00:00 Speaker A
Gold prices have been surging to unprecedented heights, hitting new record highs here as US rate cut expectations rise for more on the upside potential for the precious mail and the state of commodities. Let’s get to Blue Line Futures chief market strategist. That would be Philip Streible. Phil, always great to see you on the show. So, let’s talk gold here, Phil, which has been on a tear this year. First and foremost, what do you chalk that up to Phil? Is that is that just US dollar weakness? Let’s keep it simple.
00:36 Speaker B
I mean it’s been several drivers that have really aligned and we really could see a continued move up through 4,000 in the next summer. It has been the rate cuts, that’s what started this thing moving and we’re expecting 25 basis points next week, but it’s 100 basis points over the next six months, which keeps the tailwind in place. You look at the September 17th meeting, you got about an 88% chance that they cut 25 basis points and we’re even seeing in light of some of this recent weakness in the labor market, an 11% chance of a 50 basis point interest rate cut. So you get a steeping yield curve, meaning that real yields decline and that fuels the weaker dollar and you come into the current economic environment which is stagflation back tested that’s been one of the best economic environments for gold.
01:21 Speaker A
Let me ask you Phil in the more sort of just near and immediate term here, I do see even some gold gold bulls pointing out that positioning they say is going getting a bit crowded here on the long side. Is that what you see?
01:37 Speaker B
Well, the beyond Central Bank buying, we’re really seeing a broadening of the participation with retail investors expanding their exposure and diversifying into gold. So if you look at total gold ETF flows, they’ve risen about 13% year to date and up to about 94 million ounces.

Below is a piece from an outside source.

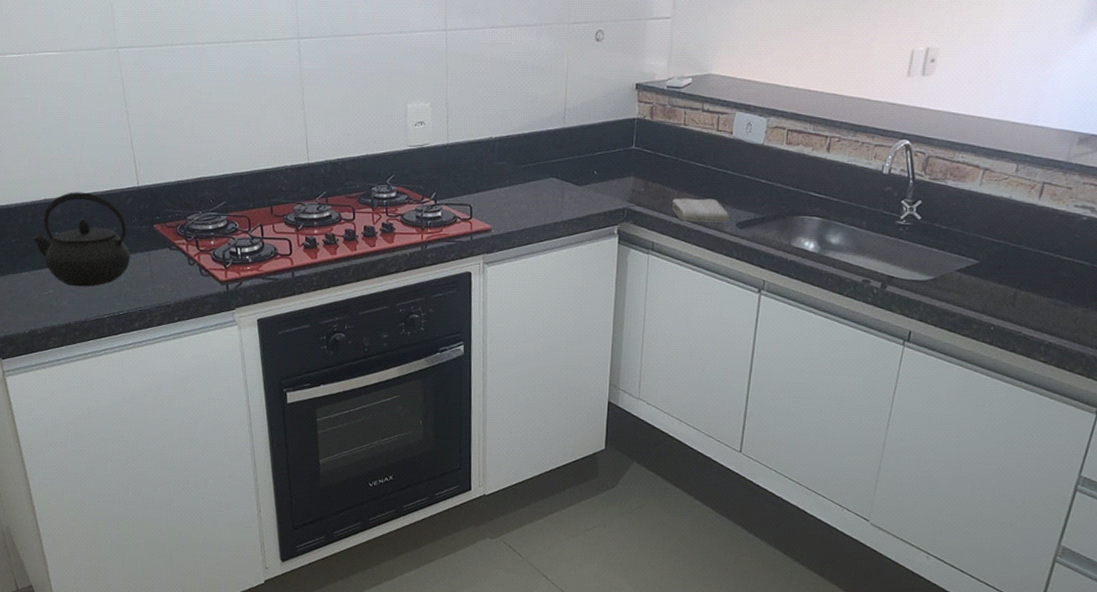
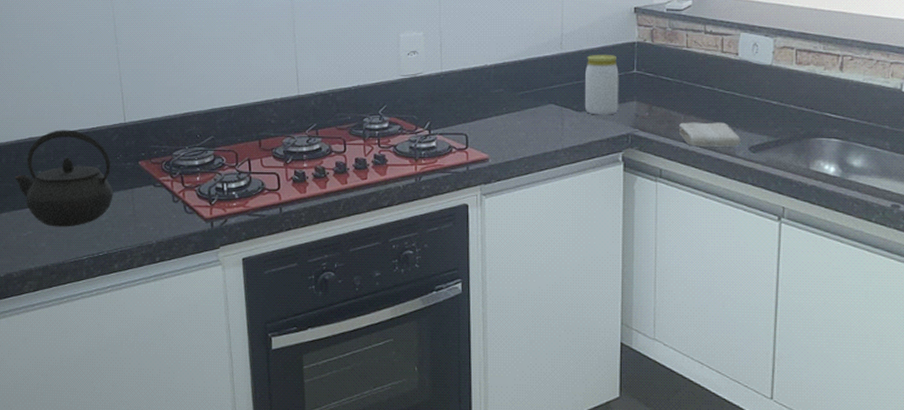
jar: none [584,130,618,190] -> present [584,55,619,115]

It is the highest level since May of 2023. So, yes, there is some froth in there, but what we’re seeing also is that the traditional investor, the traditional wealth advisor is now incorporating some of these commodity names like holding gold, holding oil, holding silver within that core portfolio and what it’s done is it’s balanced some of the risk, especially with heightened geopolitical tensions, rising inflation and things like that.
02:26 Speaker A
Let me let me put a number on this uh Phil, I just want to get your take on it. Goldman Sachs is telling their clients, bull case prices could climb they say toward 5,000 by the end of next year. That makes sense to you?
02:42 Speaker B
Yeah, but there the the backdrop on that story is that the Fed independence is really questioned whether or not they’ll be able to, you know, remove some of these fed officials, implant that dovish fed official and then really accelerate the rate cuts, which would cause a lot of jeopardy, a lot of questioning about, you know, the US integrity, perhaps an attack on our Treasury markets, the dollar index, the credibility would be attacked there as well. So, I think coming up with these price targets that are significantly higher based upon assumptions that that things could, you know, deteriorate. I don’t necessarily like that type of argument. That’s like with the crude oil when we had the Iran, Israel, you know, US conflict here going on and we’re dropping literally bombs on nuclear facilities, people were calling for $150, $200 crude oil. and look at crude barely got over $80 before falling back.
03:47 Speaker A
Let me ask you we’re talking about the metal here. What about the miners?
03:52 Speaker B
The miners look fantastic as well. I mean, it’s driving a lot of their profitability and a lot of these miners they’ve got other metals involved that have done well, like silver, continuing to push higher. That’s another metal that people are really going on after and you’re seeing falling inventories, limited mining supply, recycled silver is continuing to decline and you’ve got this transformation where green energy, electronics, EV vehicles, they require all these key minerals and elements that a lot of these miners are able to develop and bring up online and it’s just really seeing a perfect storm for them.
04:37 Speaker A
We’ve been talking about gold, what about silver, Phil? How did the charts look there?
04:42 Speaker B
Yeah, it’s still on the ETF flows 13% year to date. So they are really starting to push into it. The problem with silver right now, you do have a $42 resistance point we’ve been unable to close above. If we can get above that, you go back to 2011 where we’re at this high. It was a consolidation between 42 and 44. If we break loose to the upside though, it is entirely possible that we see $50 silver and above, but we need the industrial demand to really pick up because that makes 54% of silver’s demand um, you know, viable. So you’ve got to see that pick up on the industrial side to get those higher silver prices.